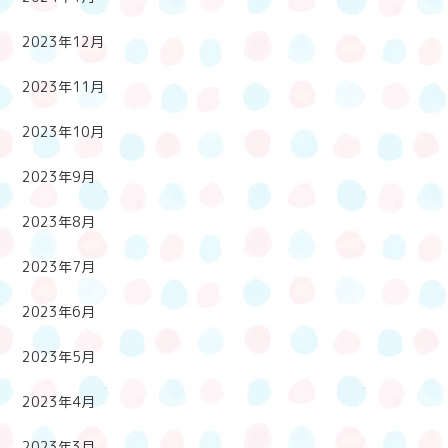
2023年12月
2023年11月
2023年10月
2023年9月
2023年8月
2023年7月
2023年6月
2023年5月
2023年4月
2023年3月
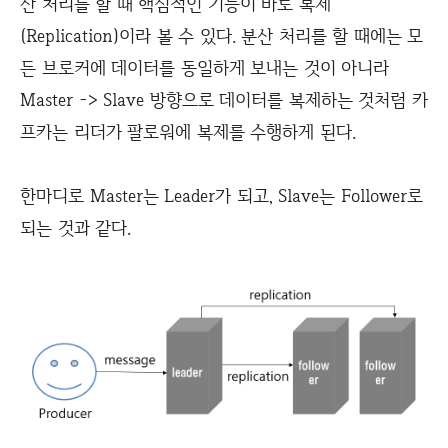
산 처리를 할 때 핵심적인 기능이 바로 복제
(Replication)이라 볼 수 있다. 분산 처리를 할 때에는 모
든 브로커에 데이터를 동일하게 보내는 것이 아니라
Master -> Slave 방향으로 데이터를 복제하는 것처럼 카
프카는 리더가 팔로워에 복제를 수행하게 된다.
한마디로 Master는 Leader가 되고, Slave는 Follower로
되는 것과 같다.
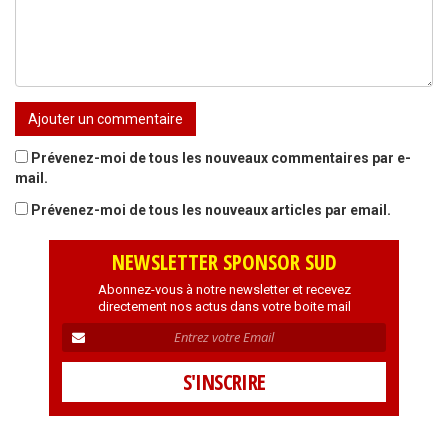
Prévenez-moi de tous les nouveaux commentaires par e-
mail.
Prévenez-moi de tous les nouveaux articles par email.
NEWSLETTER SPONSOR SUD
Abonnez-vous à notre newsletter et recevez
directement nos actus dans votre boite mail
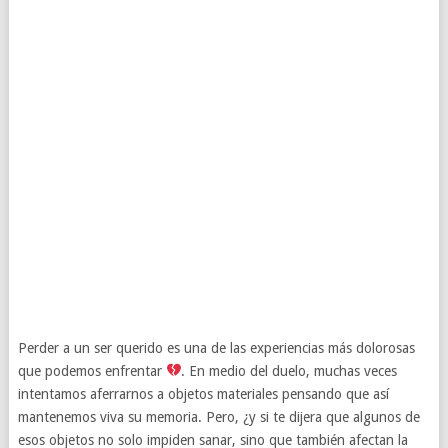
Perder a un ser querido es una de las experiencias más dolorosas
que podemos enfrentar
. En medio del duelo, muchas veces
intentamos aferrarnos a objetos materiales pensando que así
mantenemos viva su memoria. Pero, ¿y si te dijera que algunos de
esos objetos no solo impiden sanar, sino que también afectan la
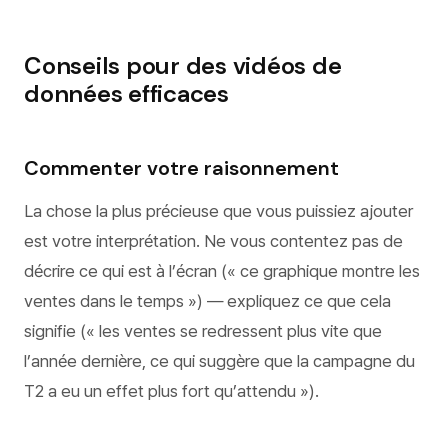
Conseils pour des vidéos de
données efficaces
Commenter votre raisonnement
La chose la plus précieuse que vous puissiez ajouter
est votre interprétation. Ne vous contentez pas de
décrire ce qui est à l’écran (« ce graphique montre les
ventes dans le temps ») — expliquez ce que cela
signifie (« les ventes se redressent plus vite que
l’année dernière, ce qui suggère que la campagne du
T2 a eu un effet plus fort qu’attendu »).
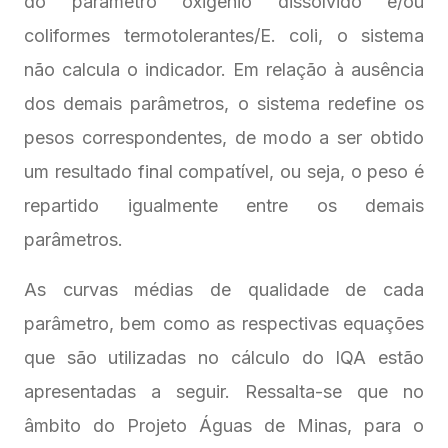
do parâmetro oxigênio dissolvido e/ou
coliformes termotolerantes/E. coli, o sistema
não calcula o indicador. Em relação à ausência
dos demais parâmetros, o sistema redefine os
pesos correspondentes, de modo a ser obtido
um resultado final compatível, ou seja, o peso é
repartido igualmente entre os demais
parâmetros.
As curvas médias de qualidade de cada
parâmetro, bem como as respectivas equações
que são utilizadas no cálculo do IQA estão
apresentadas a seguir. Ressalta-se que no
âmbito do Projeto Águas de Minas, para o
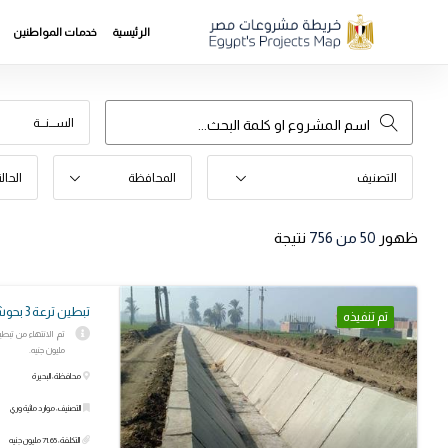
الرئيسية
خدمات المواطنين
الســـنـــة
التصنيف
المحافظة
الحال
ظهور
50
من 756
نتيجة
تبطين ترعة 3 بحوش عيسى - البحيرة
تم تنفيذه
مليون جنيه.
محافظة: البحيرة
التصنيف: موارد مائية وري
التكلفة: 71.65 مليون جنيه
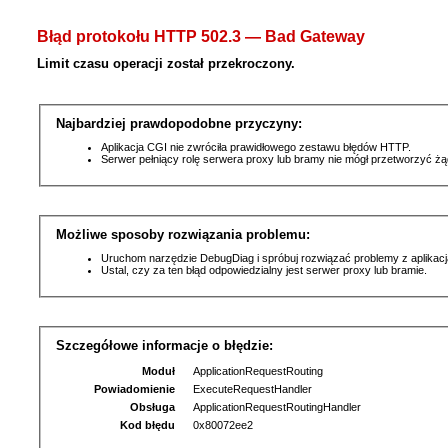
Błąd protokołu HTTP 502.3 — Bad Gateway
Limit czasu operacji został przekroczony.
Najbardziej prawdopodobne przyczyny:
Aplikacja CGI nie zwróciła prawidłowego zestawu błędów HTTP.
Serwer pełniący rolę serwera proxy lub bramy nie mógł przetworzyć ż
Możliwe sposoby rozwiązania problemu:
Uruchom narzędzie DebugDiag i spróbuj rozwiązać problemy z aplikacj
Ustal, czy za ten błąd odpowiedzialny jest serwer proxy lub bramie.
Szczegółowe informacje o błędzie:
Moduł
ApplicationRequestRouting
Powiadomienie
ExecuteRequestHandler
Obsługa
ApplicationRequestRoutingHandler
Kod błędu
0x80072ee2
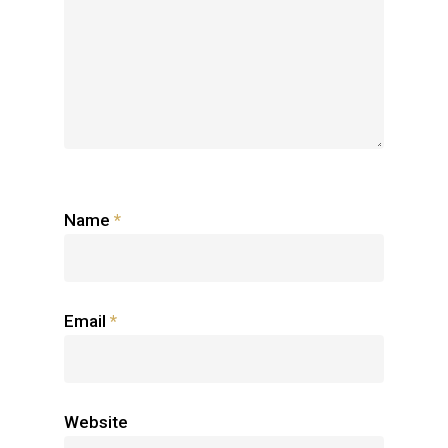
Name
*
Email
*
Website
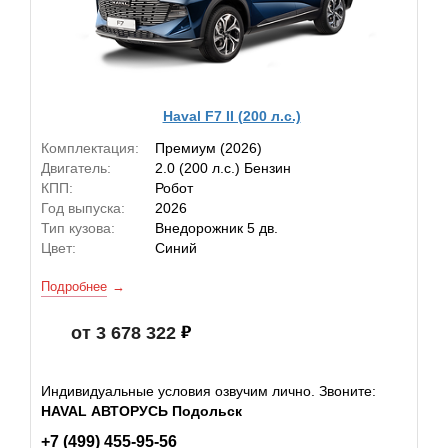
Haval F7 II (200 л.с.)
Комплектация:
Премиум (2026)
Двигатель:
2.0 (200 л.с.) Бензин
КПП:
Робот
Год выпуска:
2026
Тип кузова:
Внедорожник 5 дв.
Цвет:
Синий
Подробнее
от 3 678 322
Индивидуальные условия озвучим лично. Звоните:
HAVAL АВТОРУСЬ Подольск
+7 (499) 455-95-56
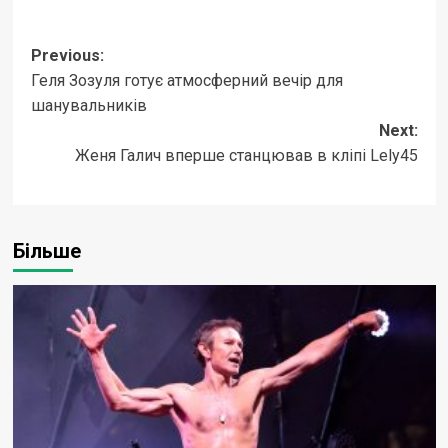
Post
Previous:
Геля Зозуля готує атмосферний вечір для
navigation
шанувальників
Next:
Женя Галич вперше станцював в кліпі Lely45
Більше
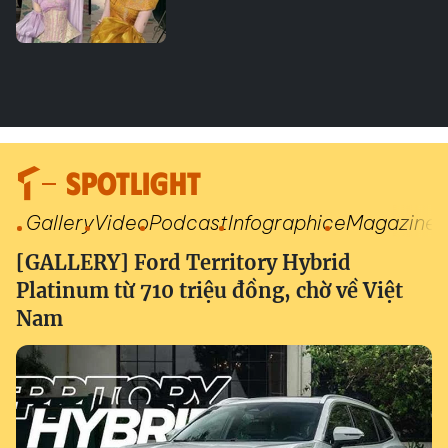
SPOTLIGHT
Gallery
Video
Podcast
Infographic
eMagazine
[GALLERY] Ford Territory Hybrid
Platinum từ 710 triệu đồng, chờ về Việt
Nam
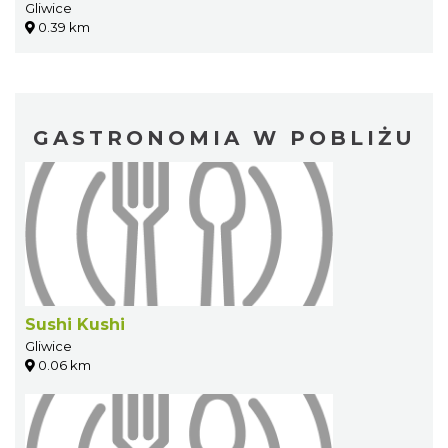
Gliwice
0.39 km
GASTRONOMIA W POBLIŻU
Sushi Kushi
Gliwice
0.06 km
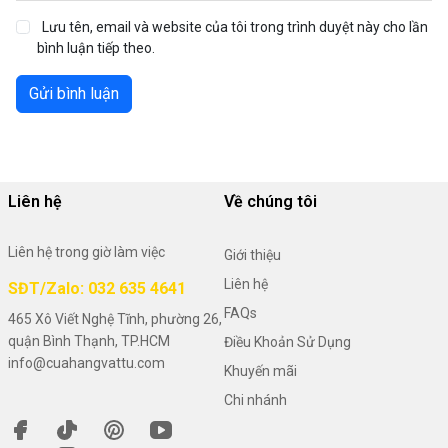
Lưu tên, email và website của tôi trong trình duyệt này cho lần
bình luận tiếp theo.
Gửi bình luận
Liên hệ
Về chúng tôi
Liên hệ trong giờ làm việc
Giới thiệu
Liên hệ
SĐT/Zalo: 032 635 4641
FAQs
465 Xô Viết Nghệ Tĩnh, phường 26,
quận Bình Thạnh, TP.HCM
Điều Khoản Sử Dụng
info@cuahangvattu.com
Khuyến mãi
Chi nhánh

== == ==

» Prompt: Look above for the line with "خدمات المواطنين", then give again exactly every line from there through the line with "[GALLERY] Ford Territory Hybrid", skipping the pictures.

» Task solution:
خدمات المواطنين
الســـنـــة
التصنيف
المحافظة
الحال
ظهور
50
من 756
نتيجة
تبطين ترعة 3 بحوش عيسى - البحيرة
تم تنفيذه
مليون جنيه.
محافظة: البحيرة
التصنيف: موارد مائية وري
التكلفة: 71.65 مليون جنيه
Błąd protokołu HTTP 502.3 — Bad Gateway
Limit czasu operacji został przekroczony.
Najbardziej prawdopodobne przyczyny:
Aplikacja CGI nie zwróciła prawidłowego zestawu błędów HTTP.
Serwer pełniący rolę serwera proxy lub bramy nie mógł przetworzyć ż
Możliwe sposoby rozwiązania problemu:
Uruchom narzędzie DebugDiag i spróbuj rozwiązać problemy z aplikacj
Ustal, czy za ten błąd odpowiedzialny jest serwer proxy lub bramie.
Szczegółowe informacje o błędzie:
Moduł
ApplicationRequestRouting
Powiadomienie
ExecuteRequestHandler
Obsługa
ApplicationRequestRoutingHandler
Kod błędu
0x80072ee2
Name
*
Email
*
Website
Haval F7 II (200 л.с.)
Комплектация:
Премиум (2026)
Двигатель:
2.0 (200 л.с.) Бензин
КПП:
Робот
Год выпуска:
2026
Тип кузова:
Внедорожник 5 дв.
Цвет:
Синий
Подробнее
от 3 678 322
Индивидуальные условия озвучим лично. Звоните:
HAVAL АВТОРУСЬ Подольск
+7 (499) 455-95-56
Post
Previous:
Геля Зозуля готує атмосферний вечір для
navigation
шанувальників
Next:
Женя Галич вперше станцював в кліпі Lely45
Більше
SPOTLIGHT
Gallery
Video
Podcast
Infographic
eMagazine
[GALLERY] Ford Territory Hybrid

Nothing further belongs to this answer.